The Tu-134, a twin-jet medium haul jetliner comparable to a DC-9, entered service in 1967 and about 90 of them still serve regular air routes around Russia.

"The Tu-134 was and remains one of the most reliable planes in the history of Russian civil aviation," says Yury Gnatyuk, press spokesman for UTAir Express, a small Russian airline that flies 28 of the machines. "If [we] withdraw this plane from use, there is nothing to replace it with. The fact is that around Russia there are very many airports that are not adapted for modern Russian or foreign-built planes."

The Ukrainian-built turboprop An-24 has been in operation since 1960 and over 800 of them are still flying around the world, including more than 100 in Russia. According to Russian aviation experts, the An-24 is the mainstay of dozens of small operators that serve remote Russian communities that big airlines won't bother with.

The cost of outfitting a Tu-134 with the modern Automatic Air Collision Avoidance System and Terrain Awareness and Warning Systems demanded by this week's presidential decree would be about $200,000, or approximately the current market value of one of the planes, according to Russia's Transport Ministry. Refitting an An-24 would cost around $300,000, more than half the aircraft's market price of about $500,000.

"It's just not reasonable to re-equip these planes, but if not they will be banned by Jan. 1," says Vladimir Tyurin, chairman of the Russian Aircraft Owners and Pilot's Association, a public organization.

"I'm afraid passengers are going to suffer," from lost services and much higher ticket prices, he says.

Mr.
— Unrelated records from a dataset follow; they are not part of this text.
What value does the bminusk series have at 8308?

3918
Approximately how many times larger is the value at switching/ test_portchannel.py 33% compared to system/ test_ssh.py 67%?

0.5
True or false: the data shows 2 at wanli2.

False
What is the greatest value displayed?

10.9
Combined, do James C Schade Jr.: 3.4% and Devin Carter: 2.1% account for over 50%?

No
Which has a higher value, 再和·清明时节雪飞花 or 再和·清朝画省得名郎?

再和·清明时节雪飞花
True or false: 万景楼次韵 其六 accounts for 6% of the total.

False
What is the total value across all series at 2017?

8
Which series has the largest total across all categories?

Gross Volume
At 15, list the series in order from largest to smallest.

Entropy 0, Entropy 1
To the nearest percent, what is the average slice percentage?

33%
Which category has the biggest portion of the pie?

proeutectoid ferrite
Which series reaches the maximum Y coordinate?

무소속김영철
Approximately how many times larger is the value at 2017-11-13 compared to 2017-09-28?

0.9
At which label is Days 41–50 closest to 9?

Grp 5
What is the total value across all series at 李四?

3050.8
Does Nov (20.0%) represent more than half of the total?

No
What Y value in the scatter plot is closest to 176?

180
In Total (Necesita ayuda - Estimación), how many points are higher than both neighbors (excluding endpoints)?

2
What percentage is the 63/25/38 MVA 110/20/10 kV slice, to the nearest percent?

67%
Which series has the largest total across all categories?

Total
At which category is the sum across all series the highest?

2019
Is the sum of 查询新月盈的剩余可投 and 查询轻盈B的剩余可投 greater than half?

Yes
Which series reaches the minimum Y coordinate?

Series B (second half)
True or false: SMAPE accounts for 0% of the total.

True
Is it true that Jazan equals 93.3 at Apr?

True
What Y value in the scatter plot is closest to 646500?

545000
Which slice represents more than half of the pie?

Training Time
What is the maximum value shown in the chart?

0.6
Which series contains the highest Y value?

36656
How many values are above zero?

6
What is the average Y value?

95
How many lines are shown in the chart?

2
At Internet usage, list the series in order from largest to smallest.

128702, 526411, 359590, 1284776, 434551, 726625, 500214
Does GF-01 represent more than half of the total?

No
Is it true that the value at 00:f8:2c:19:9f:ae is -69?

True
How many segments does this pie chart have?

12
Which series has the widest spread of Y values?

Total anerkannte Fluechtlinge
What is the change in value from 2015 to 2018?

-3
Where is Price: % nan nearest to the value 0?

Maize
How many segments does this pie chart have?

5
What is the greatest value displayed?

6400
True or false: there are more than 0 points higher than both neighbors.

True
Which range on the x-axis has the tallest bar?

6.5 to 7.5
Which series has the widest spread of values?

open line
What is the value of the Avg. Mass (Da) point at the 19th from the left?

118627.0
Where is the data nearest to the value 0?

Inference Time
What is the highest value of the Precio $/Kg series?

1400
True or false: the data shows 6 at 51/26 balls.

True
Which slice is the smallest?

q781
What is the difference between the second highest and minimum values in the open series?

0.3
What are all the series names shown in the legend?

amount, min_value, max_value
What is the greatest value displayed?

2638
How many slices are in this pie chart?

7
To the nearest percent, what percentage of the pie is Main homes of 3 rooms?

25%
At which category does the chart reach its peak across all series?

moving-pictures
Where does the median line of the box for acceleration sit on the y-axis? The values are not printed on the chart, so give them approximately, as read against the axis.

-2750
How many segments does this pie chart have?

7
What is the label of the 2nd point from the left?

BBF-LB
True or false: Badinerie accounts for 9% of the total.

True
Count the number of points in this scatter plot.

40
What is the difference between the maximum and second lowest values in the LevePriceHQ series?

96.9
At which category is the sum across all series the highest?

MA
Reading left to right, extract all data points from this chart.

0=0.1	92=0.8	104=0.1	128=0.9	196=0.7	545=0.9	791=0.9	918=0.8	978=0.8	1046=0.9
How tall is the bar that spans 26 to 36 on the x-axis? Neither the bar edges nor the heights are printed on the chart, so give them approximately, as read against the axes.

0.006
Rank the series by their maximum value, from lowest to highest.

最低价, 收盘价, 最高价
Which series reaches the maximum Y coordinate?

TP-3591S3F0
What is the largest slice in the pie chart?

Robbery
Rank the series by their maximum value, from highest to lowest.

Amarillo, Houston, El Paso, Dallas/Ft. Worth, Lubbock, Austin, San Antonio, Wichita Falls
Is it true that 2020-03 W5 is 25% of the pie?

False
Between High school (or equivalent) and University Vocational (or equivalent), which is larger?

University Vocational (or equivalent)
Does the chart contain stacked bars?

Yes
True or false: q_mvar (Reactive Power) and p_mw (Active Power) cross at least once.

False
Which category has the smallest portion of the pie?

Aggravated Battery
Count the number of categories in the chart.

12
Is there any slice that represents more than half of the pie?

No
Tyurin argues that there are plenty of old aircraft flying around the world that continue to be perfectly reliable as long as they are well-maintained and operated correctly. He says the government should strengthen regulations and build better infrastructure rather than ban whole classes of aircraft from the skies.

"This is a shoot-from-the-hip solution that will kill regional aviation in this country. Maybe the answer is that everyone should just move to Moscow?," he says.